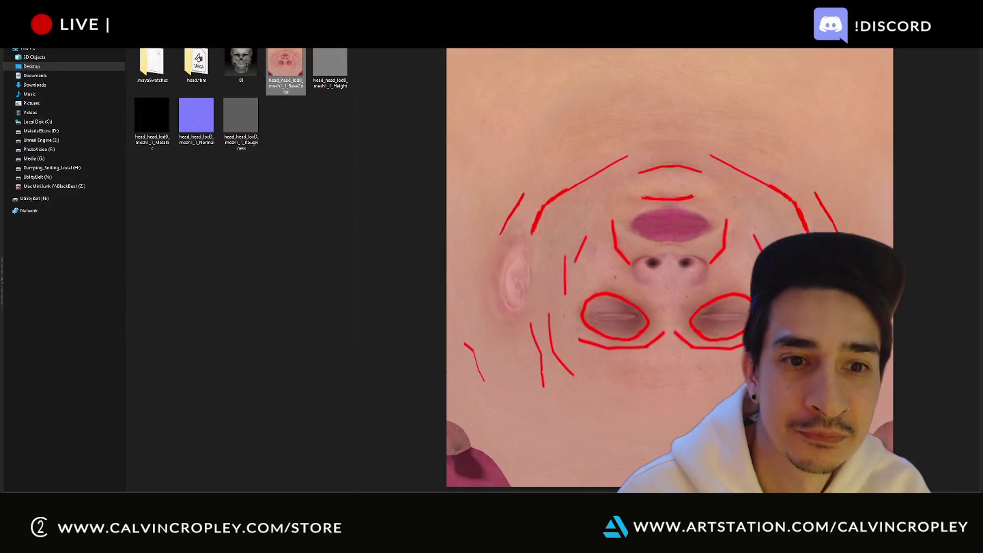
key(alt+Tab)
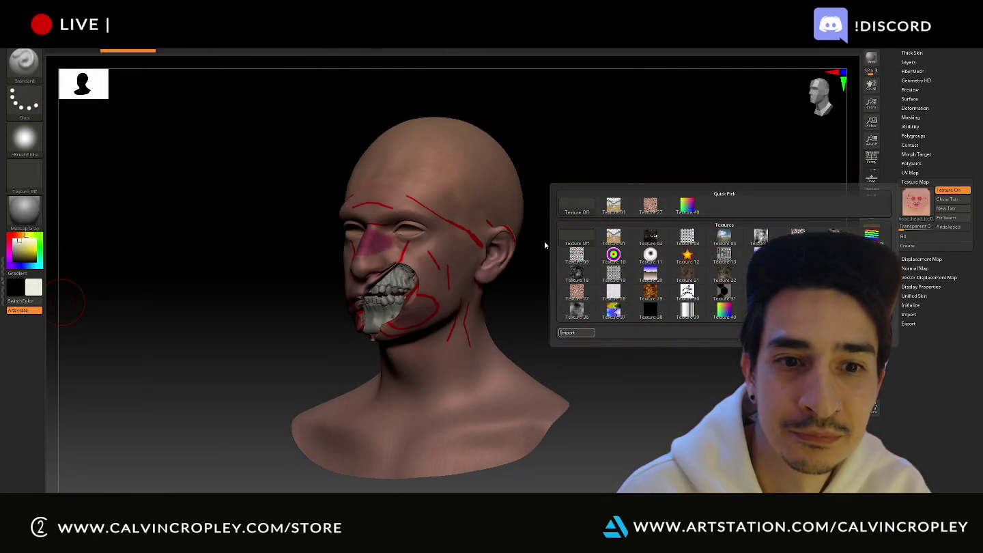
Step: Orbit the textured head to inspect it, then bring up the 3D brush library
mouse_move(630, 220)
mouse_down()
mouse_move(586, 224)
mouse_move(624, 202)
mouse_move(606, 222)
mouse_move(624, 234)
mouse_up()
mouse_move(611, 234)
mouse_down()
mouse_move(624, 232)
mouse_move(631, 204)
mouse_move(626, 230)
mouse_move(588, 263)
mouse_up()
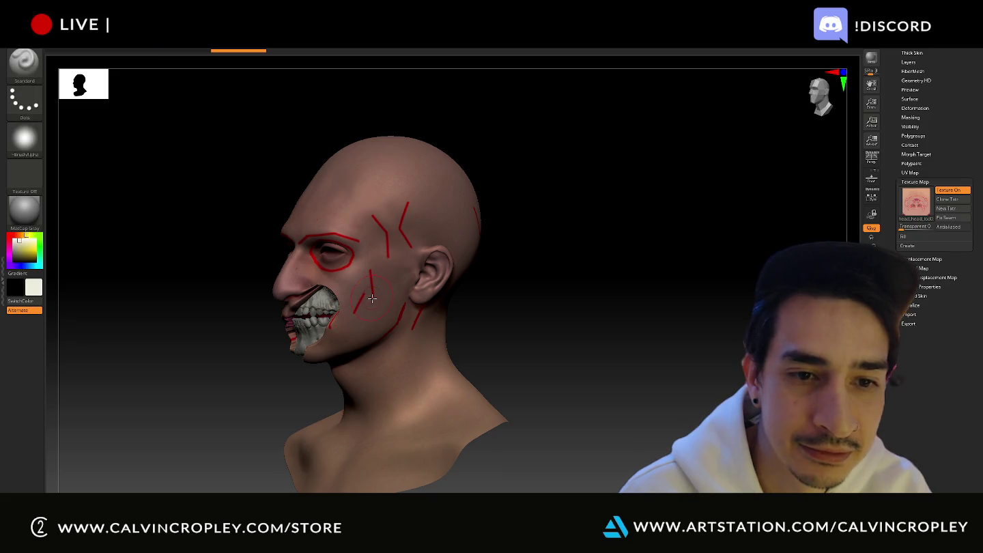
click(24, 63)
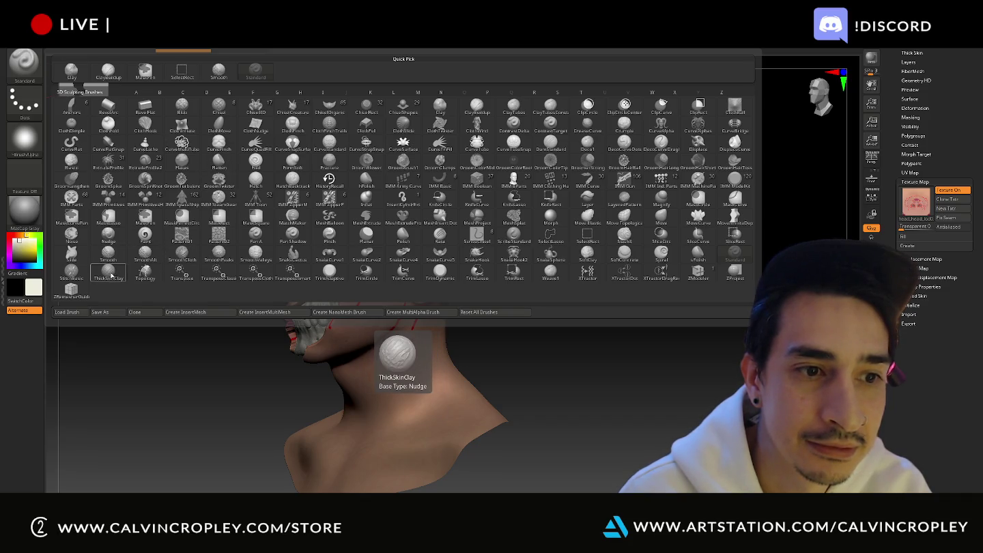
Step: Test a ThickSkinClay stroke on top of the skull and undo it
click(109, 273)
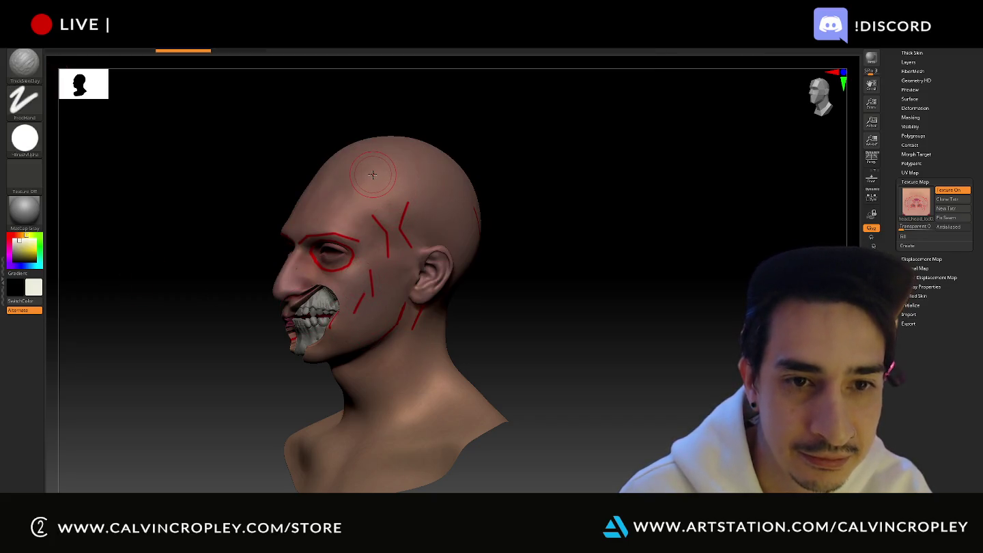
drag(365, 170, 404, 176)
key(ctrl+z)
key(b)
key(Escape)
click(31, 65)
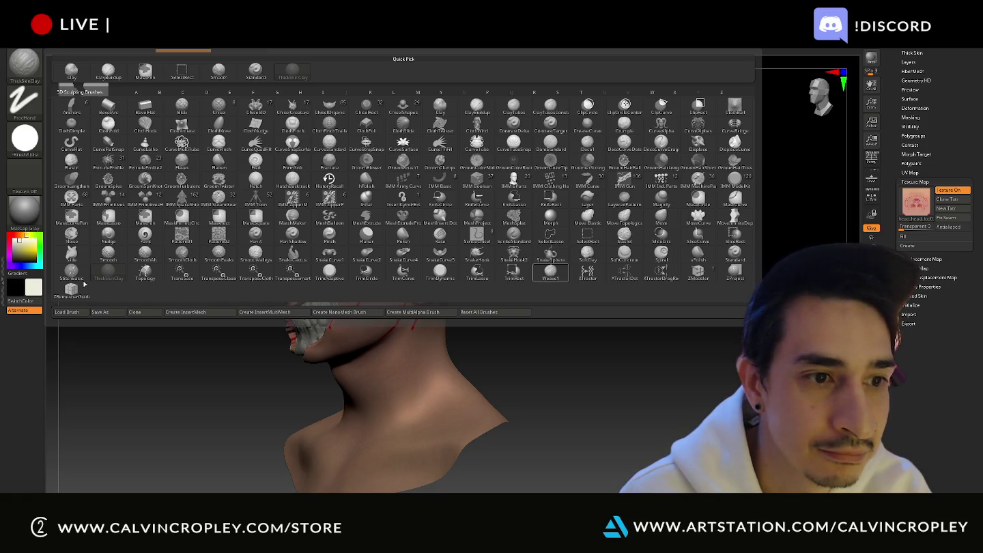
Step: Carve a woven-edged Weave1 patch across the side and rim of the skull
key(Return)
mouse_move(408, 213)
mouse_down()
mouse_move(415, 198)
mouse_move(426, 218)
mouse_up()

+-------+

- **YOUR ASSIGNMENT**
Your job is to restate, word for word, only the lines from the one holding "mouse_move(586, 224)" through the end of the material; pictures stay out.

- **RESULT FOR THIS TASK**
mouse_move(586, 224)
mouse_move(624, 202)
mouse_move(606, 222)
mouse_move(624, 234)
mouse_up()
mouse_move(611, 234)
mouse_down()
mouse_move(624, 232)
mouse_move(631, 204)
mouse_move(626, 230)
mouse_move(588, 263)
mouse_up()
click(24, 63)
Step: Test a ThickSkinClay stroke on top of the skull and undo it
click(109, 273)
drag(365, 170, 404, 176)
key(ctrl+z)
key(b)
key(Escape)
click(31, 65)
Step: Carve a woven-edged Weave1 patch across the side and rim of the skull
key(Return)
mouse_move(408, 213)
mouse_down()
mouse_move(415, 198)
mouse_move(426, 218)
mouse_up()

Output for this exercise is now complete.